WebMD News Archive
Could you be allergic to your mobile phone?
A new study has found that some popular types of mobile phone contain traces of metals that can cause allergic reactions in some people, including rashes and itching.
BMJ Group News
What do we know already?
Most people now have access to a mobile phone. In the US, 285 million people and counting have a mobile phone, and people are using their phones more than ever and for longer periods. Early mobiles couldn’t do much more than make phone calls, but modern smartphones offer services such as text messaging, gaming, internet, email, cameras, and music playback.
Smartphones all contain some metal parts, and some metals are known to cause allergic reactions in some people.
For example, we know that nickel and cobalt can cause reactions including redness, swelling, itching, blistering, and sometimes scarring.

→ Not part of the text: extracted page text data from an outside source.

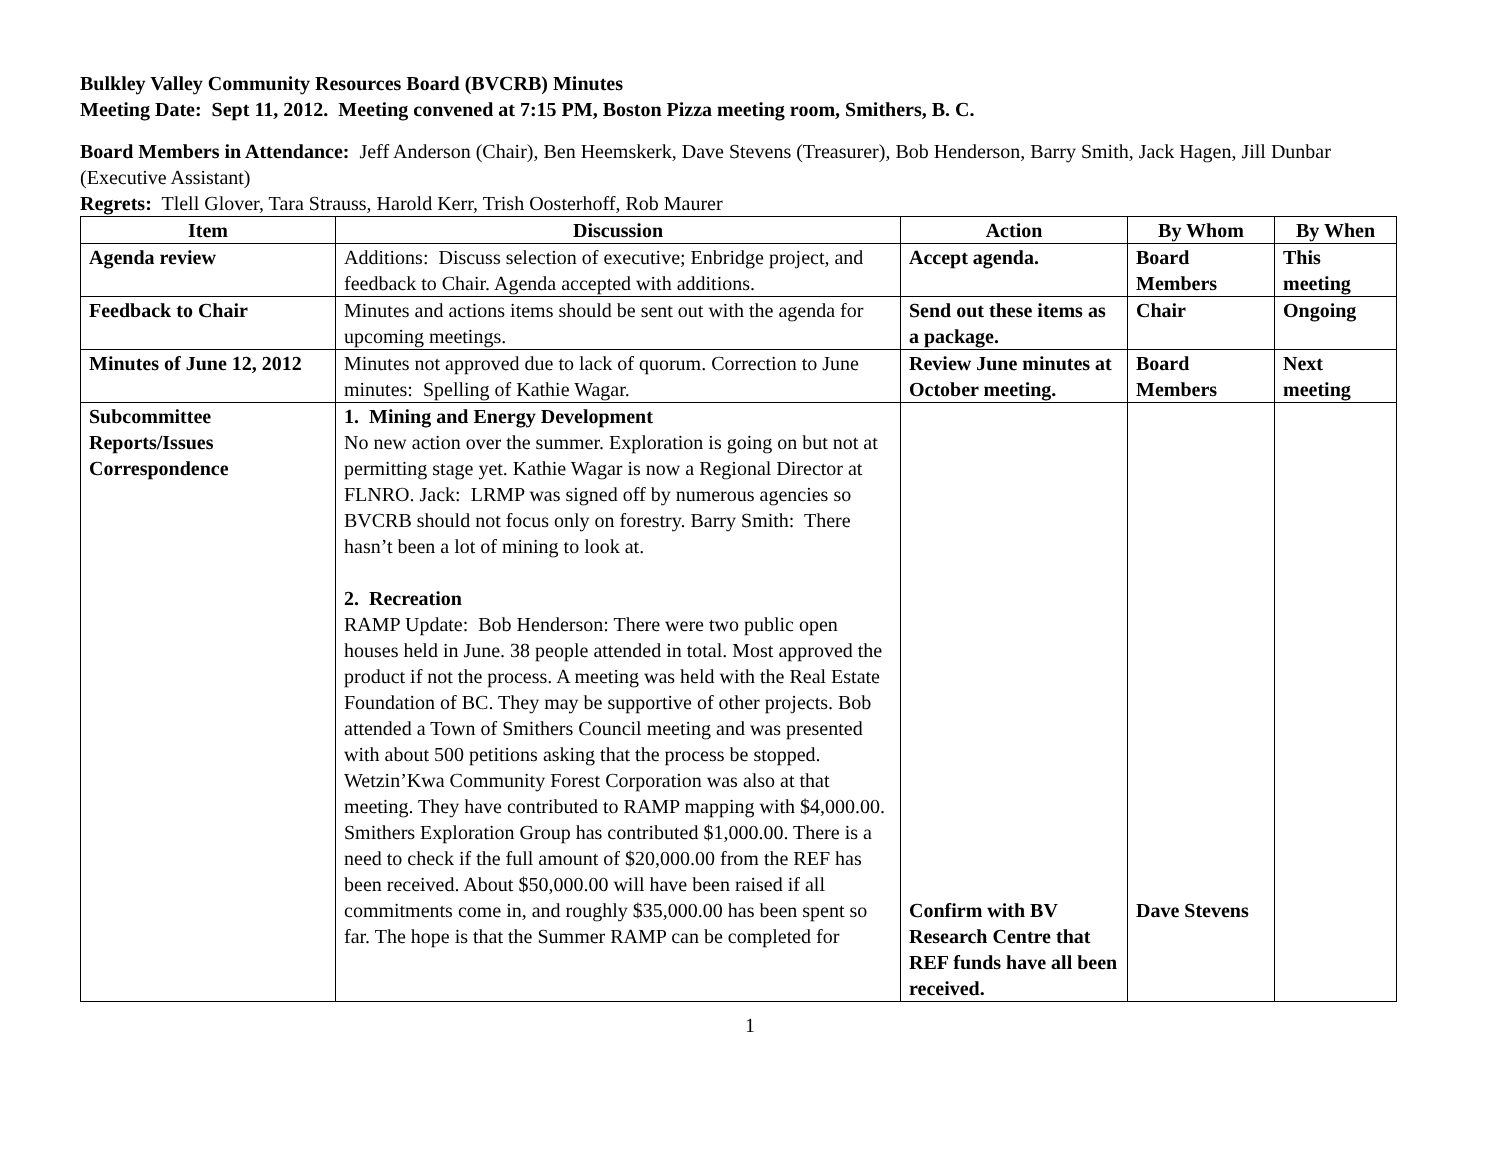Bulkley Valley Community Resources Board (BVCRB) Minutes
Meeting Date: Sept 11, 2012. Meeting convened at 7:15 PM, Boston Pizza meeting room, Smithers, B. C.
Board Members in Attendance: Jeff Anderson (Chair), Ben Heemskerk, Dave Stevens (Treasurer), Bob Henderson, Barry Smith, Jack Hagen, Jill Dunbar (Executive Assistant)
Regrets: Tlell Glover, Tara Strauss, Harold Kerr, Trish Oosterhoff, Rob Maurer
| Item | Discussion | Action | By Whom | By When |
| --- | --- | --- | --- | --- |
| Agenda review | Additions: Discuss selection of executive; Enbridge project, and feedback to Chair. Agenda accepted with additions. | Accept agenda. | Board Members | This meeting |
| Feedback to Chair | Minutes and actions items should be sent out with the agenda for upcoming meetings. | Send out these items as a package. | Chair | Ongoing |
| Minutes of June 12, 2012 | Minutes not approved due to lack of quorum. Correction to June minutes: Spelling of Kathie Wagar. | Review June minutes at October meeting. | Board Members | Next meeting |
| Subcommittee Reports/Issues Correspondence | 1. Mining and Energy Development No new action over the summer. Exploration is going on but not at permitting stage yet. Kathie Wagar is now a Regional Director at FLNRO. Jack: LRMP was signed off by numerous agencies so BVCRB should not focus only on forestry. Barry Smith: There hasn’t been a lot of mining to look at. 2. Recreation RAMP Update: Bob Henderson: There were two public open houses held in June. 38 people attended in total. Most approved the product if not the process. A meeting was held with the Real Estate Foundation of BC. They may be supportive of other projects. Bob attended a Town of Smithers Council meeting and was presented with about 500 petitions asking that the process be stopped. Wetzin’Kwa Community Forest Corporation was also at that meeting. They have contributed to RAMP mapping with $4,000.00. Smithers Exploration Group has contributed $1,000.00. There is a need to check if the full amount of $20,000.00 from the REF has been received. About $50,000.00 will have been raised if all commitments come in, and roughly $35,000.00 has been spent so far. The hope is that the Summer RAMP can be completed for | Confirm with BV Research Centre that REF funds have all been received. | Dave Stevens | |
1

Around 17 in 100 women and 3 in 100 men have allergic reactions to nickel, which is sometimes used in jewellery and make-up.
Researchers in the US looked at 72 phones belonging to hospital patients, including 25 iPhones, 17 Blackberrys, nine Motorola Droids, and 21 flip phones made by Sony, LG, Motorola, and Samsung, to see if they contained nickel or cobalt. They tested the buttons, keypads, speakers, cameras, and metal panels.
What does the new study say?
The researchers found that, of the 72 phones they tested:
- 29 percent of Blackberrys contained nickel
- 91 percent of flip phones contained nickel
- 52 percent of flip phones contained cobalt
- No Blackberrys contained cobalt
- No iPhones or Motorola Droids contained either metal.
The researchers concluded that iPhones and Droids were less likely to contain metals that may cause allergic reactions in users.
How reliable is the research?
A study this small can’t give us any clear answers about how many phones contain the metals nickel or cobalt, and especially about the differences between models. Only looking at a few of each model can’t really tell us anything about the millions of phones that weren’t tested. But this study does tell us that some phones do contain metals that might cause problems for some people. This study can’t prove that the metals in the mobile phones the researchers looked at can cause allergies or skin reactions.
This research was presented at a conference, and hasn’t been published in a recognised medical journal. This means we can’t be sure how reliable it is.
What does this mean for me?
If you don’t have any of the allergy symptoms, such as rashes or itching where your phone touches your face, you don’t need to worry about whether your phone contains these metals. However, if you have symptoms, or if you know you are allergic to any metals, you may want to think about using your phone less. You could also think about using devices that can stop you coming into so much direct contact with your phone, such as plastic cases, wireless ear pieces, and clear film screens.